[O que fazer]:
• A. Transcreva da entrevista com Ed Motta o trecho de "Ed Motta é uma" até "do idioma rock?".
• B. Retome a entrevista com Ed Motta logo após a última frase apresentada.

[Texto do documento]:
_____
Entrevista com Ed Motta em 2008

 

 

Achei em meus arquivos uma entrevista feita com Ed Motta por conta do lançamento de seu álbum “Chapter 9”, que saiu em 2009, pela gravadora Trama. A conversa aconteceu por telefone e, não lembro por que motivo, nunca foi publicada pela Rolling Stone Brasil, veículo com o qual eu colaborava na época. Foi a primeira conversa que tive com Ed, que foi exemplar e muito gente boa. A segunda, também pela Rolling Stone, foi em 2013, quando ele lançava o álbum “AOR”.

 

Ed Motta é uma excelente praça. A imagem de artista complicado se desfaz no primeiro momento e a entrevista rola solta. O assunto é seu nono disco de carreira, Chapter 9, e suas influências. O papo atravessa os limites musicais e conversamos sobre lanchonetes do passado de Copacabana (Ed nasceu na Tijuca, um bairro muito parecido com Copa), lojas de brinquedos e as perspectivas do mundo sob o ponto de vista musical. Conhecedor profundo de música – principalmente de rock – Ed fala de suas experiências e de como fez um disco de blues rock, algo que ninguém poderia supor.

 

 

Chapter 9 é o seu disco mais próximo do idioma rock?
_____
[Material coletado]:
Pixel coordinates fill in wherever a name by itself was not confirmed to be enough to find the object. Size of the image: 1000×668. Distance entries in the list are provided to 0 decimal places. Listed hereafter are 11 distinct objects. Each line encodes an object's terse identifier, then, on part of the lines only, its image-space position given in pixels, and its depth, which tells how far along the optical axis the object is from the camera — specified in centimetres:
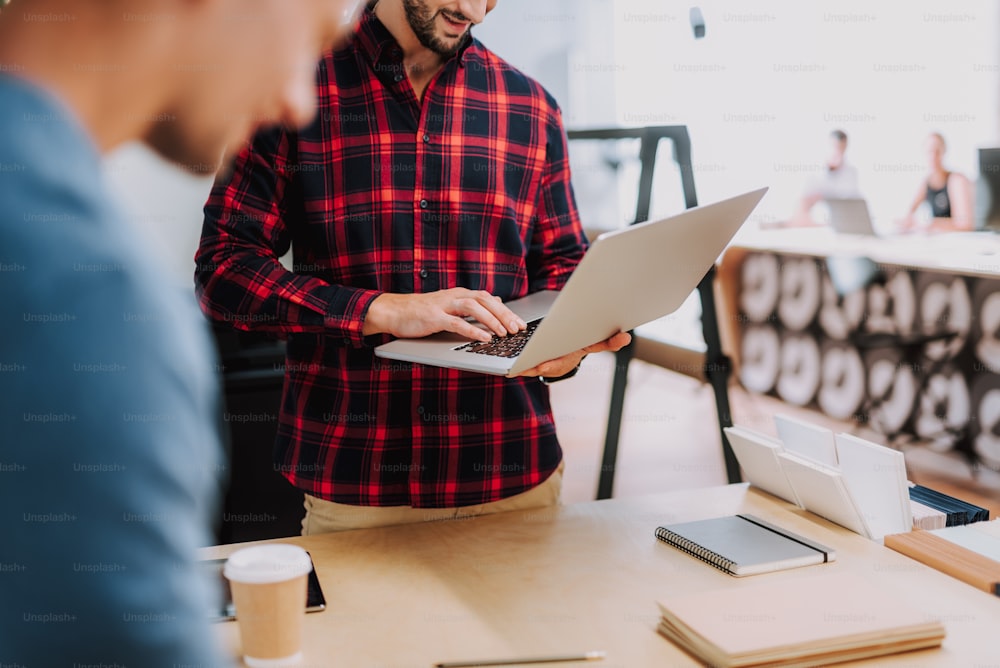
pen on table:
_____
[Respostas por tarefa]:
• A.
Ed Motta é uma excelente praça. A imagem de artista complicado se desfaz no primeiro momento e a entrevista rola solta. O assunto é seu nono disco de carreira, Chapter 9, e suas influências. O papo atravessa os limites musicais e conversamos sobre lanchonetes do passado de Copacabana (Ed nasceu na Tijuca, um bairro muito parecido com Copa), lojas de brinquedos e as perspectivas do mundo sob o ponto de vista musical. Conhecedor profundo de música – principalmente de rock – Ed fala de suas experiências e de como fez um disco de blues rock, algo que ninguém poderia supor.

 

 

Chapter 9 é o seu disco mais próximo do idioma rock?

• B.
Sim,com certeza. Na verdade eu já tinha dado uma visitada nesse terreno quando gravei “A Loja Do Sub-Solo”, pro Manual Prático Para Festas, Bailes e Afins (disco de 1997). Essa vinheta é uma homenagem à Sub-Som, uma loja que existia na Galeria Vitrine da Tijuca, na qual eu conheci e comprei muita coisa. Eu já pensava nessa coisa de tocar rock com um approach negro, como aquelas bandas inglesas da virada da década de 60/70, Free, Spencer Davis Group, essa galera. Mas não tem só o rock, o disco tem influência de um monte de coisas, desde a maneira de conceber a estrutura harmônica das canções até trilhas de cinema.

 

 

Como foi a transição do clima Rio Antigo do seu disco anterior, Aystelum (2005), para o soul blues do novo trabalho?

 

Foi bastante casual. Eu entrei no estúdio pra gravar a demo do disco e dessa vez eu consegui fazer isso no Estúdio Trama. Quando eu vi a quantidade de microfones pensei que poderia microfonar todos os instrumentos e comecei a brincar com isso. O João Marcelo Bôscoli disse que poderia sair alguma coisa dali e eu só estava pensando na demo pro novo disco, como eu faço sempre! As músicas foram saindo espontâneamente, nesse cilma de blues rock. Eu precisei interromper as gravações por seis meses para ensaiar e compor as canções do musical 7. Acho que esse clima meio blues tem a ver com o fato de ter ficado um tempo em São Paulo, longe de casa. Eu preferia estar no estúdio do que no quarto do hotel, só pensei nisso.

 

 

Cantar todas as canções em inglês foi opção ou necessidade?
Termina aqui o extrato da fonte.